What is required. Within the listing below, how many lines contain the word "súhlasu"? Answer with the number only.

Records to process.
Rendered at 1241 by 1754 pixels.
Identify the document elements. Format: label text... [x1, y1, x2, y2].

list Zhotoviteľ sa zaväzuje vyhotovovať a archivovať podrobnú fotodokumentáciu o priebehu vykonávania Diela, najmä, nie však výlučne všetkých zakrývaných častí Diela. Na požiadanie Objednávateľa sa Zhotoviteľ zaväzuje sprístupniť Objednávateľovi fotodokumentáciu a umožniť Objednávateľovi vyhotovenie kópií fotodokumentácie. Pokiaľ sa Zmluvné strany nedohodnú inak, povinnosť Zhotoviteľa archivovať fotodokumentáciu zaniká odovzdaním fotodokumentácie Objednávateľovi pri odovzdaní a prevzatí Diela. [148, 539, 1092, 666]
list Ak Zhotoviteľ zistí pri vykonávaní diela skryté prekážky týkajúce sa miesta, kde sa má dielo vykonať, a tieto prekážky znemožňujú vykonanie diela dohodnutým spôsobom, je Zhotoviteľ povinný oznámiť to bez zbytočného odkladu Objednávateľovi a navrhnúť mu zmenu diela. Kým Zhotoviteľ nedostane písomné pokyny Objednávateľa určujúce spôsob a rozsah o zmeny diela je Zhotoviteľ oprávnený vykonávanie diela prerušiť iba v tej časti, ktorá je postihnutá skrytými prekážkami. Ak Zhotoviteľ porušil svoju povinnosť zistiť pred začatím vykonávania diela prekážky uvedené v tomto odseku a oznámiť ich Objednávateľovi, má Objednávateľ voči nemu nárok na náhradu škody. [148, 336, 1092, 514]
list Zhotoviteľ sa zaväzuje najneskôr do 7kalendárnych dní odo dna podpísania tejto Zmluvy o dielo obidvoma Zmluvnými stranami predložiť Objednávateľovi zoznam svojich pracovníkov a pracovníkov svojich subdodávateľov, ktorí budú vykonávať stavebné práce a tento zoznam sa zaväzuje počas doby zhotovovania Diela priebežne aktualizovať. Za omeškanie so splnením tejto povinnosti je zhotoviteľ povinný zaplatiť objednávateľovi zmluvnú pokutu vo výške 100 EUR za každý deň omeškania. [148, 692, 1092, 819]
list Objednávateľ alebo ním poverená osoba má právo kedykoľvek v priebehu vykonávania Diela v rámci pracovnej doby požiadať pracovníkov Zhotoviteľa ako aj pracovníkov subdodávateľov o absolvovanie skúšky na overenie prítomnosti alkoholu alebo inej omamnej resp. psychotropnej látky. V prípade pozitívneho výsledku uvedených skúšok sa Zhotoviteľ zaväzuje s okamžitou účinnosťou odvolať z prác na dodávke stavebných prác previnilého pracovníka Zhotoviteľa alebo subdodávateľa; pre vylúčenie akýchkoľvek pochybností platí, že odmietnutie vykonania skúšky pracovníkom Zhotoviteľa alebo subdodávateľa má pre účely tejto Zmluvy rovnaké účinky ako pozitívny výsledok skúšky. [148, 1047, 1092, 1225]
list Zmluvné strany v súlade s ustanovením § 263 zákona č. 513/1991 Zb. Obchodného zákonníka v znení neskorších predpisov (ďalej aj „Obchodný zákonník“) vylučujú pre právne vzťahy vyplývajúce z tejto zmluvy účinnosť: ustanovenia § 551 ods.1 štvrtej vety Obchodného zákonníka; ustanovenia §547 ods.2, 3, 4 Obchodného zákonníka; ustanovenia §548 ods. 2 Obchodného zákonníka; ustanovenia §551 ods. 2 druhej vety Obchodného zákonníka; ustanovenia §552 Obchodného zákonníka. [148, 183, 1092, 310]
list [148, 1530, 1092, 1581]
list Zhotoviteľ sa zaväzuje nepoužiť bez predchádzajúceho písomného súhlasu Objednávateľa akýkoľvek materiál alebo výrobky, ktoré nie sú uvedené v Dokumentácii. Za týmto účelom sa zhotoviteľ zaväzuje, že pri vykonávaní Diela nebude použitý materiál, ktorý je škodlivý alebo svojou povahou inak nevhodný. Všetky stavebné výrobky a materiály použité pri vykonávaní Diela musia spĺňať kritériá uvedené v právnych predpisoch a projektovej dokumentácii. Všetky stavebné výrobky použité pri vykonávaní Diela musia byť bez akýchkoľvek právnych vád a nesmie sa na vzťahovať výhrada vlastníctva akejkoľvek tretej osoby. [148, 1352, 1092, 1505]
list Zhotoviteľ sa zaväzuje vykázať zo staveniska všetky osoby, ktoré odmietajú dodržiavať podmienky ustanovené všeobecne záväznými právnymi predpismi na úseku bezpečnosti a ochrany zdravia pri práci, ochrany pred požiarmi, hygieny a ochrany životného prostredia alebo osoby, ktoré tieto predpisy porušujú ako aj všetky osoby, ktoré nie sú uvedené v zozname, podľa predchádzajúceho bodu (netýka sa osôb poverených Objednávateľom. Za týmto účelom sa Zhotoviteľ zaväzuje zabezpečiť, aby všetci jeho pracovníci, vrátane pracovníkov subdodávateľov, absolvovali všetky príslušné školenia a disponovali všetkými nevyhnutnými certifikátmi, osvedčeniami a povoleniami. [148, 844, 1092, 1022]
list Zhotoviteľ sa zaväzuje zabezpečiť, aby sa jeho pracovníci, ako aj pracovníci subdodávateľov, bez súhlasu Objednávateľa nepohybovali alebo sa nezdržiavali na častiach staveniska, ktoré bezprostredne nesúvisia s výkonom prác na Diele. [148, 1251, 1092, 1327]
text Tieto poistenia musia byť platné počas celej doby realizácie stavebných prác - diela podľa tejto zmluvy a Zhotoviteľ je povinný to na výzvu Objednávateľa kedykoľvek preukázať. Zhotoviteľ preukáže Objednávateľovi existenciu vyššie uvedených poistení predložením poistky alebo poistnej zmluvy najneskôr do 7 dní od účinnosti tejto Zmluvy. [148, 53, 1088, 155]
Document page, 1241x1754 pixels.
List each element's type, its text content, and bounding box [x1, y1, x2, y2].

Written solution. 2